**TO DO**
In the records below, please switch every "Blog" to "Diario" in the lines between the line holding "Dogged Blog" and the line holding "nach Aufrüstung geht, irgendein Vertreter", inclusive. Give back only those lines, leaving the pictures out and changing nothing else.

**MATERIAL TO PROCESS**
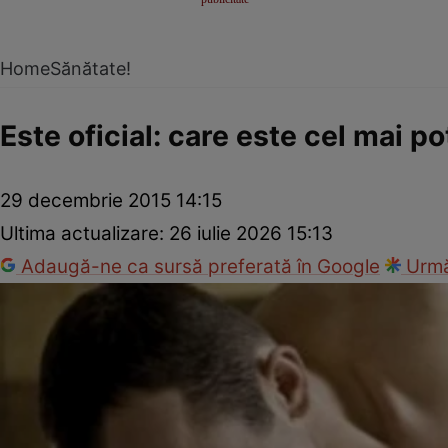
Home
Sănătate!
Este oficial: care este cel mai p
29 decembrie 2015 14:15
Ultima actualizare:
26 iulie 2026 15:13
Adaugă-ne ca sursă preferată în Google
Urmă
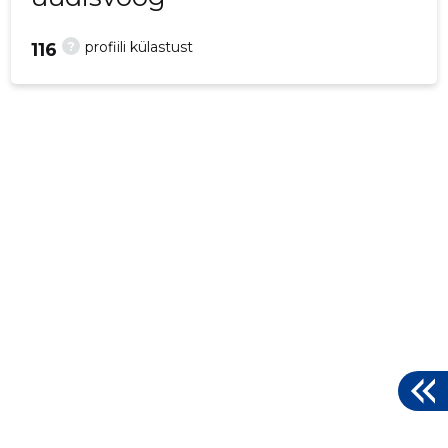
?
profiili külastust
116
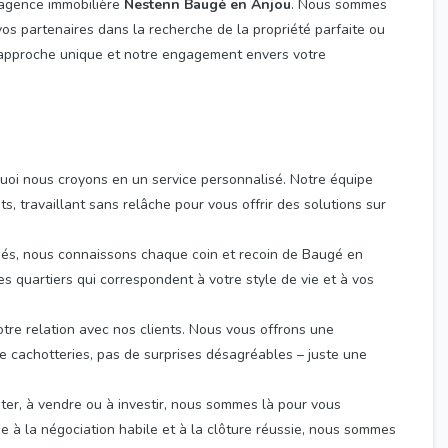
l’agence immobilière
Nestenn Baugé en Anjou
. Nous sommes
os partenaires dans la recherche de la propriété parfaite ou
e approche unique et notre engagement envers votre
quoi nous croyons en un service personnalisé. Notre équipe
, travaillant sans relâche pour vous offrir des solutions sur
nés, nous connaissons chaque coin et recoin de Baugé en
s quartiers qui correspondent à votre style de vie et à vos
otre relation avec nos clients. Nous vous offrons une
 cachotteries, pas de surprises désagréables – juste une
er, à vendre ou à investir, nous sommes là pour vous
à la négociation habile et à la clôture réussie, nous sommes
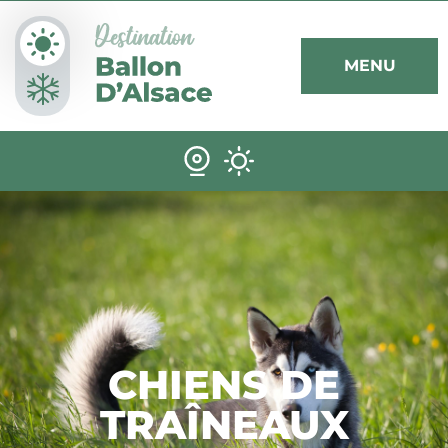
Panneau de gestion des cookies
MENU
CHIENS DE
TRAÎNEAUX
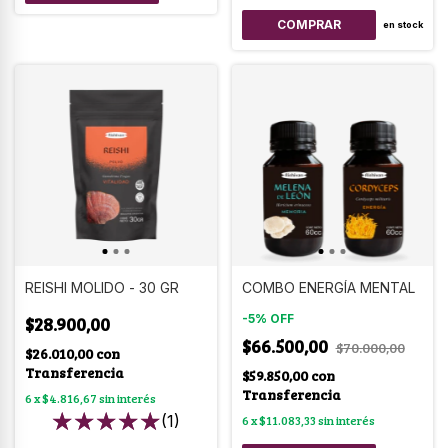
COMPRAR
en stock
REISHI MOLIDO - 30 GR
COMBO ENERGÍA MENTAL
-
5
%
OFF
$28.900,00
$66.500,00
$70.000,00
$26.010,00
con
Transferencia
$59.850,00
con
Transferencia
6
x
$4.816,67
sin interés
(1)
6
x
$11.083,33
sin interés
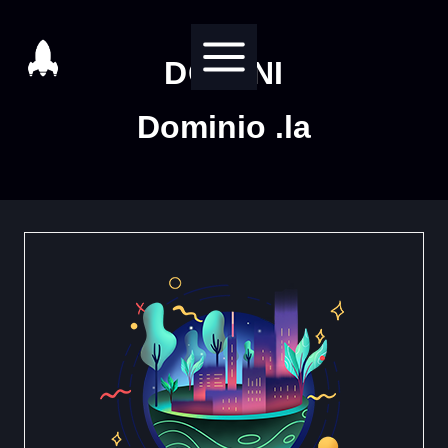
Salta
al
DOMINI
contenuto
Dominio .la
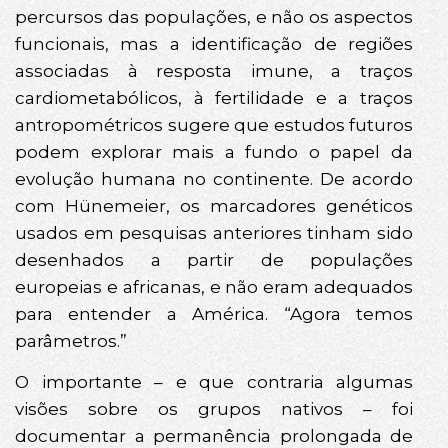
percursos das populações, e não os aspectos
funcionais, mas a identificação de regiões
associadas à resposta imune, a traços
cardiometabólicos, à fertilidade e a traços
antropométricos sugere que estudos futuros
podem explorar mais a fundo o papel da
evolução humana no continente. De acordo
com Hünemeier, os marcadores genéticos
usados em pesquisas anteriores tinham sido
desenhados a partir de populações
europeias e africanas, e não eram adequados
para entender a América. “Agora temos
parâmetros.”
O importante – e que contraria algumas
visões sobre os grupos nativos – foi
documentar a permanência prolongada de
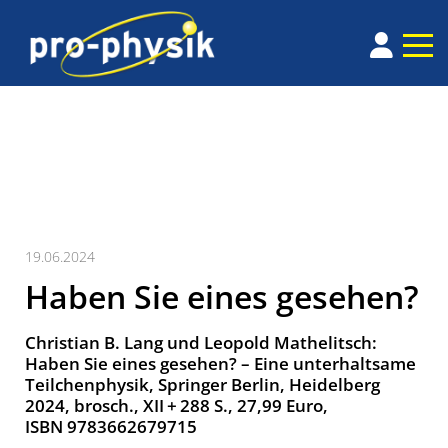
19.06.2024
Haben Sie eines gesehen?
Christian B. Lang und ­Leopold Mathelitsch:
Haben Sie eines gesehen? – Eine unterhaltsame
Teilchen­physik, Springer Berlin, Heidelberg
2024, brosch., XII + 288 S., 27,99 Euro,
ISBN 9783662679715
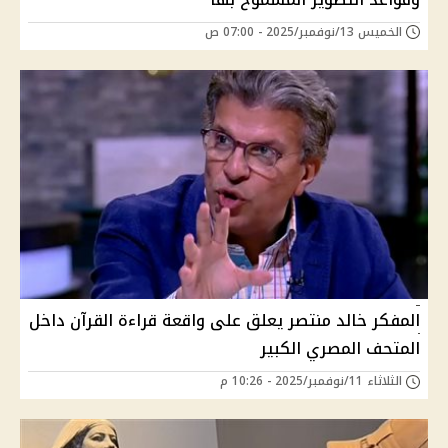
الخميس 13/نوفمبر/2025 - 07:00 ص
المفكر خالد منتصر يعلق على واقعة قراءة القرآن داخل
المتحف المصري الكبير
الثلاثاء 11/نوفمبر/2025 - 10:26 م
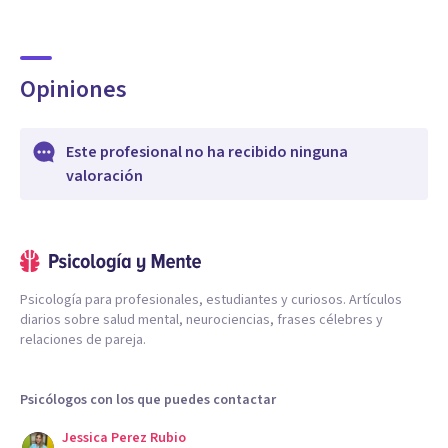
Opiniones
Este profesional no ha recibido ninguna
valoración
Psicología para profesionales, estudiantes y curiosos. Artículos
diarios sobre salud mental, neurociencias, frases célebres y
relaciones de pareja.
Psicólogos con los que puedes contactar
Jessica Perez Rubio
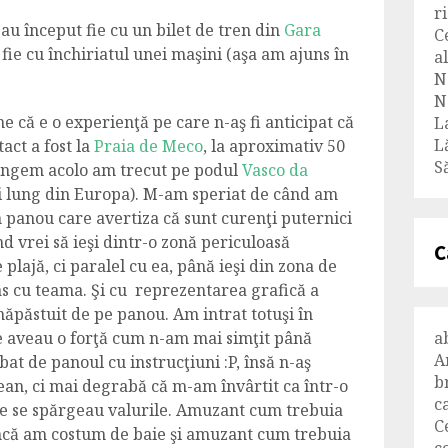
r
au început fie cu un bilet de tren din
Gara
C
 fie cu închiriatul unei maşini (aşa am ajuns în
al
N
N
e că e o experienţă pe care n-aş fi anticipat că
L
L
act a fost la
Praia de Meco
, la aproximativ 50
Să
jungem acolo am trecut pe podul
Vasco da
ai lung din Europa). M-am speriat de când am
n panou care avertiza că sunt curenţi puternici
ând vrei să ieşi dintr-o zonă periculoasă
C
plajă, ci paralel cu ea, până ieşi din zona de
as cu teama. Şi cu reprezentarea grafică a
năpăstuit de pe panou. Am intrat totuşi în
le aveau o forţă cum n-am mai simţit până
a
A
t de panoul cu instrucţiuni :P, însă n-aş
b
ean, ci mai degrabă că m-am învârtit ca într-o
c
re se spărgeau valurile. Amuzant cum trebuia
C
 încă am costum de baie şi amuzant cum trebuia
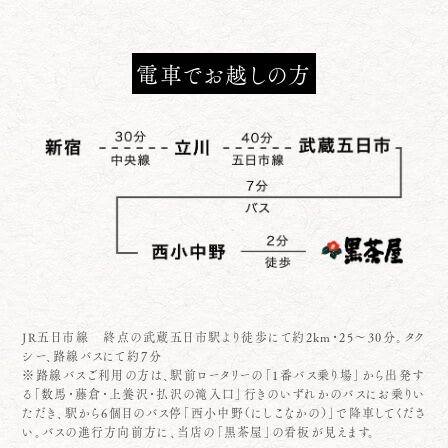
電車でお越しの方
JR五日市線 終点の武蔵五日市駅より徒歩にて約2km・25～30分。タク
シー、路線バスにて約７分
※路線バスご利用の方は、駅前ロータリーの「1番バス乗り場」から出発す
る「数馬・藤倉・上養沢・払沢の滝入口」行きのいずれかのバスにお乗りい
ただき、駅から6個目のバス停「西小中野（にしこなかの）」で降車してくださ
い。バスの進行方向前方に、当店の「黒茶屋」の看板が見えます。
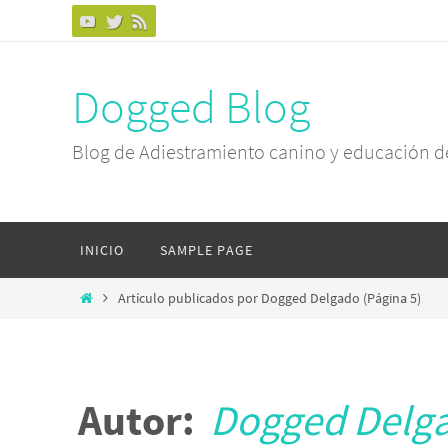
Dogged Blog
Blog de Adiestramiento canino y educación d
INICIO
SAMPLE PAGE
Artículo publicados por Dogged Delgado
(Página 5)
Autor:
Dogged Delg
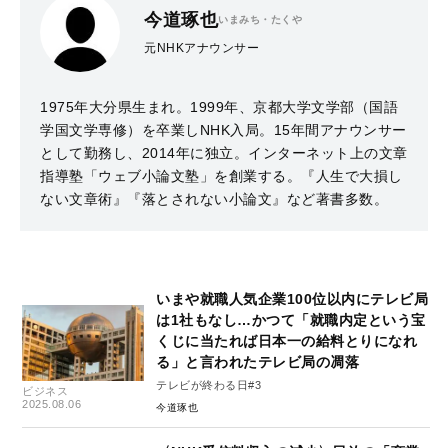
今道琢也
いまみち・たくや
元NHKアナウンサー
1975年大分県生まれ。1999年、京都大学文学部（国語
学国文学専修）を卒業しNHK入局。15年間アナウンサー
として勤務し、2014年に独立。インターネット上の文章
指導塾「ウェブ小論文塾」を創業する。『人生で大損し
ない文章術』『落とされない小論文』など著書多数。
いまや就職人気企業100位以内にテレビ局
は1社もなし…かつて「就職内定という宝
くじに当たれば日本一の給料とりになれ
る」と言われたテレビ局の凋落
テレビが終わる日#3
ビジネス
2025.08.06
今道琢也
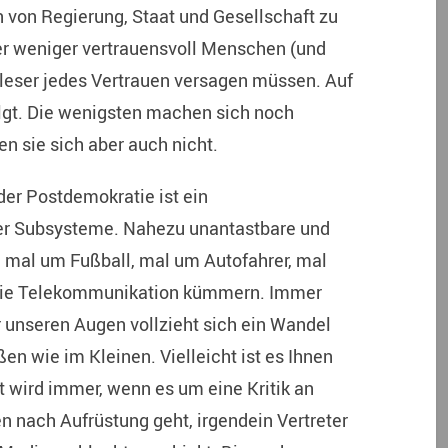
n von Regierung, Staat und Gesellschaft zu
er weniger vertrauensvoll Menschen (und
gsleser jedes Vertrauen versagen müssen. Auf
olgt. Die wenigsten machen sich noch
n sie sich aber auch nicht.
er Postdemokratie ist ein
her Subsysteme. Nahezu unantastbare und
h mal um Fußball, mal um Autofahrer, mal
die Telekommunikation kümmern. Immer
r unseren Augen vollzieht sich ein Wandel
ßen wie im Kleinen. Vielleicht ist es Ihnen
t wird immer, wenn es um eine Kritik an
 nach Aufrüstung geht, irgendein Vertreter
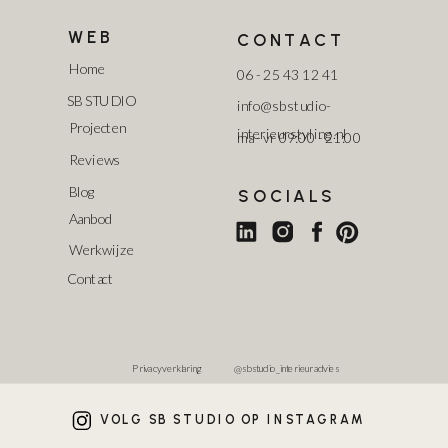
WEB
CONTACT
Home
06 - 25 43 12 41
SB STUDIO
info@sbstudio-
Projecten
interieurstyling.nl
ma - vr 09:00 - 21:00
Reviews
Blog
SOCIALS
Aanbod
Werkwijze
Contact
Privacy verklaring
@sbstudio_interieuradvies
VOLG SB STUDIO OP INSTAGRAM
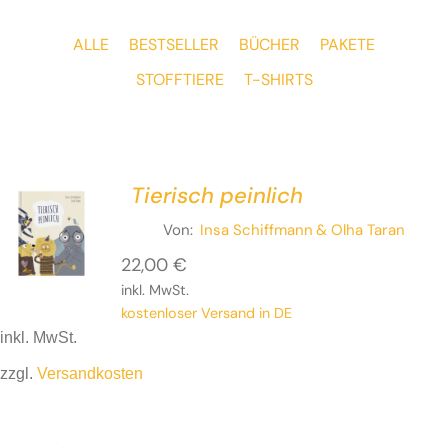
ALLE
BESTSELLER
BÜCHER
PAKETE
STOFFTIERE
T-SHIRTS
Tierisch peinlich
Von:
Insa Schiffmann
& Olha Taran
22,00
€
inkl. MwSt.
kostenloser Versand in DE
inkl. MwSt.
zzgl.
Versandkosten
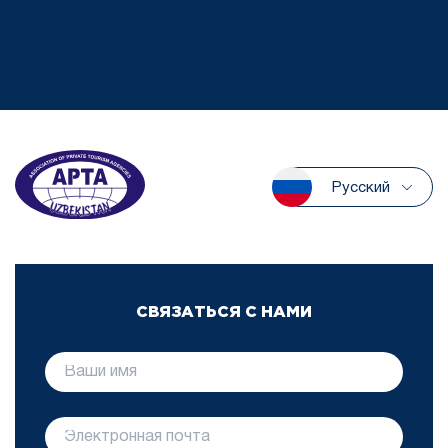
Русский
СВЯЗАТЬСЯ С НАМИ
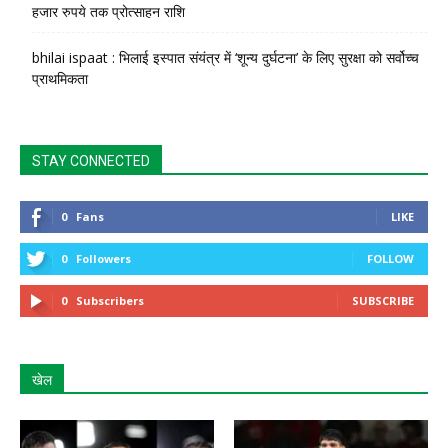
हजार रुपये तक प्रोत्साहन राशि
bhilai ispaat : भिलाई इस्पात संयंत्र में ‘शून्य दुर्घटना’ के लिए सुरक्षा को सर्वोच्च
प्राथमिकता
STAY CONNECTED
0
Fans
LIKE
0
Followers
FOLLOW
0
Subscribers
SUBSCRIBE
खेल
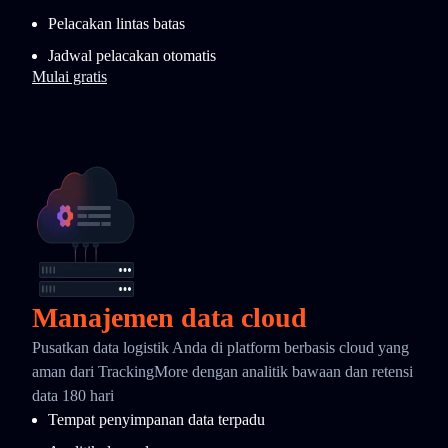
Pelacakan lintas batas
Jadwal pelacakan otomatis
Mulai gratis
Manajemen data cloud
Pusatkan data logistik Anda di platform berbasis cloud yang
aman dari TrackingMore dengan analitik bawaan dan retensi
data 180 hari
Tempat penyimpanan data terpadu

**PROBLEM SOLUTION**
Dogged Diario
Diario de Adiestramiento canino y educación d
INICIO
SAMPLE PAGE
Artículo publicados por Dogged Delgado
(Página 5)
Autor:
Dogged Delg
今道琢也
いまみち・たくや
元NHKアナウンサー
1975年大分県生まれ。1999年、京都大学文学部（国語
学国文学専修）を卒業しNHK入局。15年間アナウンサー
として勤務し、2014年に独立。インターネット上の文章
指導塾「ウェブ小論文塾」を創業する。『人生で大損し
ない文章術』『落とされない小論文』など著書多数。
いまや就職人気企業100位以内にテレビ局
は1社もなし…かつて「就職内定という宝
くじに当たれば日本一の給料とりになれ
る」と言われたテレビ局の凋落
テレビが終わる日#3
ビジネス
2025.08.06
今道琢也
n von Regierung, Staat und Gesellschaft zu
er weniger vertrauensvoll Menschen (und
gsleser jedes Vertrauen versagen müssen. Auf
olgt. Die wenigsten machen sich noch
n sie sich aber auch nicht.
er Postdemokratie ist ein
her Subsysteme. Nahezu unantastbare und
h mal um Fußball, mal um Autofahrer, mal
die Telekommunikation kümmern. Immer
r unseren Augen vollzieht sich ein Wandel
ßen wie im Kleinen. Vielleicht ist es Ihnen
t wird immer, wenn es um eine Kritik an
 nach Aufrüstung geht, irgendein Vertreter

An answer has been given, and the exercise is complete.